▶ _Provided text_
"""
Finally, some visualization of the data at hand: The code below shows the dynamics of the traded prices (red points) and the quoted prices at the higher levels of the orderbook.

orderbook_trades <- orderbook %>%
  filter(type==4|type==5) %>%
  select(ts, m_price)

orderbook_quotes <- orderbook %>%
    mutate(ts_new = floor_date(ts, "minute")) %>%
    group_by(ts_new) %>%
    summarise_all(dplyr::last) %>%
    select(-ts_new) %>%
    mutate(id = row_number()) %>%
    select(ts, id, matches("bid|ask")) %>%
    gather(level, price, -ts, -id) %>%
    separate(level, into=c("side","variable","level"), sep="_") %>%
    mutate(level = as.numeric(level))  %>%
    pivot_wider(names_from = variable, values_from = price)

ggplot() +
  theme_bw() +
  geom_point(data = orderbook_quotes, aes(x=ts, y=price, color=as_factor(level), size = size/max(size)), alpha = 0.1)+
  geom_point(data = orderbook_trades, aes(x=ts, y=m_price), color='red') +
  labs(title="Orderbook Dynamics",
       y="Price",
       x="") +
  theme(panel.grid.major = element_blank(),
        panel.grid.minor = element_blank(),
        legend.position ="none") +
  scale_y_continuous()

11.2 Brownian Motion and realized volatility

In this exercise you will analyze the empirical properties of the (geometric) Brownian motion based on a simulation study. As a matter of fact, such simulation studies can be useful for manifold applications in continuous time finance as well, e.g. for option pricing.

Finance theory suggests that prices must be so-called semimartingales. The most commonly used semimartingale is the Geometric Brownian Motion (GBM) where we assume that the logarithm of the stock price \(S_t\), \(X_t = \log(S_t)\) follows the following dynamic \[X_t = X_0 + \mu t + \sigma W_t\] where \(\mu\) and \(\sigma\) are constants and \(W_t\) is a Brownian motion.
"""
▶ _Work to complete_
1. In the orderbook and Brownian motion text, which semimartingale is the most commonly used?
2. Please write out the orderbook and Brownian motion text again, starting at "In this exercise" and ending at "e.g. for option pricing.", with "option pricing" swapped for "risk management".
3. Extend the orderbook and Brownian motion text, picking up after its final sentence.

▶ _Items_
"""
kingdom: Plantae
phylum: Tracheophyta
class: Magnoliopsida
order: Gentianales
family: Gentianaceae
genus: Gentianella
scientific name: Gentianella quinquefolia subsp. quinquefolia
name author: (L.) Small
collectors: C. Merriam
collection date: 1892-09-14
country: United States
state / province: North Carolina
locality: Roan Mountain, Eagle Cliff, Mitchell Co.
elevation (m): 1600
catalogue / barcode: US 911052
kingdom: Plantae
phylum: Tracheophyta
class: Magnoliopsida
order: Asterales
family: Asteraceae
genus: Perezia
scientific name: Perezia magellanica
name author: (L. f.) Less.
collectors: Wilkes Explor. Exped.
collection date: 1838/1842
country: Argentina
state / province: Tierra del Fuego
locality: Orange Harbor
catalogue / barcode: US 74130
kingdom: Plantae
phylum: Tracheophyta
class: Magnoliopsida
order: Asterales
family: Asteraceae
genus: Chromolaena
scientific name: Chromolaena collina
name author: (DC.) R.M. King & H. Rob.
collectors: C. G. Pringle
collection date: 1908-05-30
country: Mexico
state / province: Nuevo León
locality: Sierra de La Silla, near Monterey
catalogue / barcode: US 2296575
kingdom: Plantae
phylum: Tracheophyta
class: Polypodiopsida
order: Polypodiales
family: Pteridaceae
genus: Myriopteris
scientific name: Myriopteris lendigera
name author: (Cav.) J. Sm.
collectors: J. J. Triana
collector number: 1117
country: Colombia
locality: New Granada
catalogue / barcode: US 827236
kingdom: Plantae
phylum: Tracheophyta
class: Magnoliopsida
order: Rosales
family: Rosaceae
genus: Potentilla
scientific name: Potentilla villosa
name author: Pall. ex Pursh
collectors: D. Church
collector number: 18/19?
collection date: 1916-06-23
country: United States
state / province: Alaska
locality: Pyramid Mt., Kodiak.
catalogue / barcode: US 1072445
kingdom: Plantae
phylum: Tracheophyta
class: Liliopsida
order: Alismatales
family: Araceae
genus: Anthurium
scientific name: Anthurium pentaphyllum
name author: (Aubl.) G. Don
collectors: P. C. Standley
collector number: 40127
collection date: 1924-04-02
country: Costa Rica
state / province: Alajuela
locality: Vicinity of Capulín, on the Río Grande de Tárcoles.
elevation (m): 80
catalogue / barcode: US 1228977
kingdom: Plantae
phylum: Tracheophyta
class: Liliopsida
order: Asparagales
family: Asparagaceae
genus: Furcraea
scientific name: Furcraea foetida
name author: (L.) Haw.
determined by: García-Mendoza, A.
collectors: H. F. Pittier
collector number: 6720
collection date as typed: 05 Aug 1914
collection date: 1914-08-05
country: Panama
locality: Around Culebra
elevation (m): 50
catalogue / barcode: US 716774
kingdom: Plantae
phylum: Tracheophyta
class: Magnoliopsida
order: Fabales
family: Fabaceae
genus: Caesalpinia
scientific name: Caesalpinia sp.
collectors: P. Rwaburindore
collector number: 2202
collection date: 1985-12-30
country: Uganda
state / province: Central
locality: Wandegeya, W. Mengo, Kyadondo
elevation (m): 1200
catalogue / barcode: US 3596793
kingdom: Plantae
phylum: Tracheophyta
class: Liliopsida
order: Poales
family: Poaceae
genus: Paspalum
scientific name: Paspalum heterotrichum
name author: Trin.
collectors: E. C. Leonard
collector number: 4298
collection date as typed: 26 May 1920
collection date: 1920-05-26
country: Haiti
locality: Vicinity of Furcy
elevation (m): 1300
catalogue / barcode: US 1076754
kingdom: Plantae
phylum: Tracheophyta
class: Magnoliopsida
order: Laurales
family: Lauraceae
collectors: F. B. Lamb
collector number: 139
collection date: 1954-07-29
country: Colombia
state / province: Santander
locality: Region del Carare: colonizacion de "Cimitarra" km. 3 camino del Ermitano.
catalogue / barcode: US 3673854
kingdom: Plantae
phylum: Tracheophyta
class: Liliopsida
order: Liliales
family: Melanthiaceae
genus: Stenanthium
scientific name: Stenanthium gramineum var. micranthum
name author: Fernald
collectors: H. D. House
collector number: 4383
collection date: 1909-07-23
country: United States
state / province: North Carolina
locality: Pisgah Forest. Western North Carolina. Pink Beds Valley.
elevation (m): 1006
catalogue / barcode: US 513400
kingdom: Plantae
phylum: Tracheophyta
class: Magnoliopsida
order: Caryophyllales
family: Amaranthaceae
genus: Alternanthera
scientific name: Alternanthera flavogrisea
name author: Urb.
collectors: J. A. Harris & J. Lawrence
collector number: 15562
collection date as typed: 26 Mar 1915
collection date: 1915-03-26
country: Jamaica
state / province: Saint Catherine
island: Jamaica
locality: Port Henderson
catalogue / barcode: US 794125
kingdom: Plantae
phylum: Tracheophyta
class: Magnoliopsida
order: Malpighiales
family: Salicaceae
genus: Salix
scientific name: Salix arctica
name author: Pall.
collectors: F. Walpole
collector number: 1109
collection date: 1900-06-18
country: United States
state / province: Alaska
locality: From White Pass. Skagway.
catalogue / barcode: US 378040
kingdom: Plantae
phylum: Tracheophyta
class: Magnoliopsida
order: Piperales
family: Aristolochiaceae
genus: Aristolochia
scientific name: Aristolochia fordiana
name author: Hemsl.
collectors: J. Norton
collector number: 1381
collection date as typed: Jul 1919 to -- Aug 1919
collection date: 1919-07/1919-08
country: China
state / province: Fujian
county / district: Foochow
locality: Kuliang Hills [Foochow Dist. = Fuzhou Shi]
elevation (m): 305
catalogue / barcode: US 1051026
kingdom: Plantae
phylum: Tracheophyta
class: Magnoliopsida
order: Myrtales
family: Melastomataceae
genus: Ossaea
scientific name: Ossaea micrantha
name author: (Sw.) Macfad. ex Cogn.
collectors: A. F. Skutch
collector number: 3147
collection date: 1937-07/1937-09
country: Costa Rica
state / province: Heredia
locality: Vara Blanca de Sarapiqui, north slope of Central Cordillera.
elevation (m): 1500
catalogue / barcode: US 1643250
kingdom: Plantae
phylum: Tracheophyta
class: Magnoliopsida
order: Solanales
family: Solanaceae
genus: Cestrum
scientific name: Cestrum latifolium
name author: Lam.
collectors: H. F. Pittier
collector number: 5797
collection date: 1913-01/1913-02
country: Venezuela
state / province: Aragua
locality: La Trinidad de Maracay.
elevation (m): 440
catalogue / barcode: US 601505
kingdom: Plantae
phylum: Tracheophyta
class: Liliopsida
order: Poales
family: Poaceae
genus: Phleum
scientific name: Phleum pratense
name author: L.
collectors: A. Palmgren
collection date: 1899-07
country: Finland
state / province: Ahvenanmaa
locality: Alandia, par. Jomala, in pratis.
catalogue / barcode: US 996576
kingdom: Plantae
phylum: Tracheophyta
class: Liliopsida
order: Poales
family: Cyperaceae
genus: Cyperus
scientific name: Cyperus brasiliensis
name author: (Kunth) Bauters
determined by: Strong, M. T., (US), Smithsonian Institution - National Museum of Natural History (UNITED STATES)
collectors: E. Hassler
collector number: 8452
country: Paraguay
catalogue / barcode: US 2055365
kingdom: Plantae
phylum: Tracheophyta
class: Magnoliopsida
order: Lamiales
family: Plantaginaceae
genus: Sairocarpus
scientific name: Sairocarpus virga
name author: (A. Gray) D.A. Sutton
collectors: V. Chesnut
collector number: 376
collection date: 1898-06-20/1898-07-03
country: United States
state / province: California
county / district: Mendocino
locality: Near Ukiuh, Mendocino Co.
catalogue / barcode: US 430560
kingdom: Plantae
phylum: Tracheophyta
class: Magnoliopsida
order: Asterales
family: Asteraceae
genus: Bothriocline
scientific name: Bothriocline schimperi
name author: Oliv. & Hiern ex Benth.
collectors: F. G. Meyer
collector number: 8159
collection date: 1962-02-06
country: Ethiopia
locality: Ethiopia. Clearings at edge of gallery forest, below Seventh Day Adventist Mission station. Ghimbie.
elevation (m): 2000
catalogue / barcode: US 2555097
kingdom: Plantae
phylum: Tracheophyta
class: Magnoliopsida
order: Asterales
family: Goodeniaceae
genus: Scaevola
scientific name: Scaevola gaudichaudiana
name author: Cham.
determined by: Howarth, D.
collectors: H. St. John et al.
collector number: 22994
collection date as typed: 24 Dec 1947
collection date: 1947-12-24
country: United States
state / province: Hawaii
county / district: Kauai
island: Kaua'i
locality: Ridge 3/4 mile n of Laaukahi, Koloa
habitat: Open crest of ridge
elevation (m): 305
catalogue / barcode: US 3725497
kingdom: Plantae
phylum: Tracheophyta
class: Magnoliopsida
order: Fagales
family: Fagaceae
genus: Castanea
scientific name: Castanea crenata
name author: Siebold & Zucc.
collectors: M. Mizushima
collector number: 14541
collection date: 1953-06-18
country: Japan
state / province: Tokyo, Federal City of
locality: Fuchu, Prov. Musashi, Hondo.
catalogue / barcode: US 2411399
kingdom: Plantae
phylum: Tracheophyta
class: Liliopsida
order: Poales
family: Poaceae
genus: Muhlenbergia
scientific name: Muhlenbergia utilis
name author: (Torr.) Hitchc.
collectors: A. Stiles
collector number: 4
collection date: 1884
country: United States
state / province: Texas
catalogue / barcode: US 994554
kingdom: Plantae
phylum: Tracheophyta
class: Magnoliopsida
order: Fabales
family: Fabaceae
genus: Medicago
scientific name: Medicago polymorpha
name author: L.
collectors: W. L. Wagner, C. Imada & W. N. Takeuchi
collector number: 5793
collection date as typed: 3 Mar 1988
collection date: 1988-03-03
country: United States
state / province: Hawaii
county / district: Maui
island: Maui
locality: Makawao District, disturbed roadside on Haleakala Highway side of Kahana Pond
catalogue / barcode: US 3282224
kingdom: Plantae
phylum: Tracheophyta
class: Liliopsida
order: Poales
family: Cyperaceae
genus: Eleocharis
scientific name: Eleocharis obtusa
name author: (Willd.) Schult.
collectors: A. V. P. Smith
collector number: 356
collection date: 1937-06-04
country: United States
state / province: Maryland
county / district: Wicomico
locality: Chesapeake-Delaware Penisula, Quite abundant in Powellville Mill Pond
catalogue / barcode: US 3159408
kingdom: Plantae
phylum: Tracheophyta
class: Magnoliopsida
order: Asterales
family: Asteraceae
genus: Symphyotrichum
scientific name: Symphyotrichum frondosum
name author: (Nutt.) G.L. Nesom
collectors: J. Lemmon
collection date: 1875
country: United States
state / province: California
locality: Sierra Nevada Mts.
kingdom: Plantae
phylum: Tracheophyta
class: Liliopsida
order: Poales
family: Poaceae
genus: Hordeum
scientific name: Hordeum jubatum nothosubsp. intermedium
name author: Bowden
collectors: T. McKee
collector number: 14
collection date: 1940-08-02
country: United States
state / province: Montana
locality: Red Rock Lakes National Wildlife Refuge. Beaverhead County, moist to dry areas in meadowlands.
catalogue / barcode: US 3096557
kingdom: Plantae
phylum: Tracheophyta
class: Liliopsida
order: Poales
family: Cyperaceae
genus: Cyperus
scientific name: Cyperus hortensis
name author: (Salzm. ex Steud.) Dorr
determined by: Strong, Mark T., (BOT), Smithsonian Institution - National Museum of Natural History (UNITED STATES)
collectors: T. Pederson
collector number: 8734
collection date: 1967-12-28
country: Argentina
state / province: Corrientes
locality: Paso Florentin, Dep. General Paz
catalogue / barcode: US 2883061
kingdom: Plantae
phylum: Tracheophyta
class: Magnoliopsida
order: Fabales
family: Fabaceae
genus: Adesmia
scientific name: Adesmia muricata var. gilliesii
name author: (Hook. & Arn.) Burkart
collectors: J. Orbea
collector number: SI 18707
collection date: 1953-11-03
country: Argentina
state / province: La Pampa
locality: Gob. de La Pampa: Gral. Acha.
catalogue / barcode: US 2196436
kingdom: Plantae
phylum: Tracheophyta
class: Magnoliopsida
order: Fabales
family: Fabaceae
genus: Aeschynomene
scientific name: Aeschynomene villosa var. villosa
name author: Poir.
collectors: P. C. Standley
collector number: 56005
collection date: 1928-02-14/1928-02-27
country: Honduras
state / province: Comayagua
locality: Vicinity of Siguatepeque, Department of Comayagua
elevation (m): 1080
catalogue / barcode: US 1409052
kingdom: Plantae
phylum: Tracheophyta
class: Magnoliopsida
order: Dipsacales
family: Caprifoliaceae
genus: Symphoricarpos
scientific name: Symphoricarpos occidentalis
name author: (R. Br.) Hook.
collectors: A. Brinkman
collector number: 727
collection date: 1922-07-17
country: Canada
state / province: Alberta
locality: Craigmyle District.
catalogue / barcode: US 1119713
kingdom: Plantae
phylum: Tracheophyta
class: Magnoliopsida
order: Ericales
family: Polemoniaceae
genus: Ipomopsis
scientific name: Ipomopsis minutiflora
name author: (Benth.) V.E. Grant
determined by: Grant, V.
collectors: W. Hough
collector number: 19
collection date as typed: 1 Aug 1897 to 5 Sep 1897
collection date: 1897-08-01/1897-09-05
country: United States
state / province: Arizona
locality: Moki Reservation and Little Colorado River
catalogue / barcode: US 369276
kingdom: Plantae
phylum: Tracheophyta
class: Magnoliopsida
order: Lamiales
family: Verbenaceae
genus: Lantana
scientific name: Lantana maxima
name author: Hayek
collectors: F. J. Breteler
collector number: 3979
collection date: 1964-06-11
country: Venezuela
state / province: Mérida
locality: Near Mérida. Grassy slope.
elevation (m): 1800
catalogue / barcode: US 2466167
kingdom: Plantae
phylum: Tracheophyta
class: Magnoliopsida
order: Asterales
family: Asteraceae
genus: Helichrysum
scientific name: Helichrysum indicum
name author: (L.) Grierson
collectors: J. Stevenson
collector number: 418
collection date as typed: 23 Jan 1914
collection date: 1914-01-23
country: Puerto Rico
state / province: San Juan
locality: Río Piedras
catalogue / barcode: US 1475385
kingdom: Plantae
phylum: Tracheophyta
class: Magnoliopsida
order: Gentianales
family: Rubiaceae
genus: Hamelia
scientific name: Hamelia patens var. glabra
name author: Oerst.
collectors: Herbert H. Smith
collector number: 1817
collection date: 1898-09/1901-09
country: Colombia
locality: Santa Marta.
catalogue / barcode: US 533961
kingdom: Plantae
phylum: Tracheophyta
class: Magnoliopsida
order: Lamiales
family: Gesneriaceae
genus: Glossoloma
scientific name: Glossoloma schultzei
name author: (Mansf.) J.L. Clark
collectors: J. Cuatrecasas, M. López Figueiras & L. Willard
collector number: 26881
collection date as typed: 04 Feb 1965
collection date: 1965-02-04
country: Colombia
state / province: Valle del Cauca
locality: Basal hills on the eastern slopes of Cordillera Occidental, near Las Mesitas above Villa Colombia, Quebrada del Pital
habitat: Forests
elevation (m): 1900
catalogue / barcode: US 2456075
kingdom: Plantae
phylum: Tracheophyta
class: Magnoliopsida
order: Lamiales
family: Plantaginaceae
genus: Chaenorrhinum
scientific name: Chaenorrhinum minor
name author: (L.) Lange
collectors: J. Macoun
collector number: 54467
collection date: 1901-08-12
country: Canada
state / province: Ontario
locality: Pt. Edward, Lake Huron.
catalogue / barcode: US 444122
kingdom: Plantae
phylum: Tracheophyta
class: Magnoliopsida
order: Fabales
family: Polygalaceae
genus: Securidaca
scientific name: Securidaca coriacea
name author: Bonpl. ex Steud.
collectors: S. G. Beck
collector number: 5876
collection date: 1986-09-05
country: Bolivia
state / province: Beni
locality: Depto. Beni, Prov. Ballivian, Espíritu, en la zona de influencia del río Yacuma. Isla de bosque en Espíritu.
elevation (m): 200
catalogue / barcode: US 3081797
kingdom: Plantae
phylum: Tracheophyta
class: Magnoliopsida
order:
"""
▶ _Exercise answers_
1. The Geometric Brownian Motion (GBM).

2.
In this exercise you will analyze the empirical properties of the (geometric) Brownian motion based on a simulation study. As a matter of fact, such simulation studies can be useful for manifold applications in continuous time finance as well, e.g. for risk management.

3.
** Exercises: **

  • Write a function that simulates (log) stock prices according to the model above. Recall that the brownian motion has independent increments which are normally distributed. The function should generate a path of the log stock price with a pre-defined number of observations (granularity), drift term and volatility. Plot one sample path of the implied (log) stock price.
  • Use the function to simulate a large number of geometric brownian motions. Illustrate the quadtratic variation of the process.
  • Compute the realized volatility for each simulated process and show illlustrate the sampling distribution.
  • Finally, consider the infill asymptotics. Show the effect of sampling once per day, once per hour, once per minute and so on on the variance of the realized volatitility.

** Solutions: **

For this exercise I make use of some functionalities from the xts and highfrequency packages, particularly for aggregation at different frequencies.

Note: When loading xts and the tidyverse jointly you may run into serious issues if you did not take naming conflicts into account! Especially the convenient functions last and first from dplyr may be affected. For that purpose, I consistently use dplyr::first and dplyr::last in this chapter.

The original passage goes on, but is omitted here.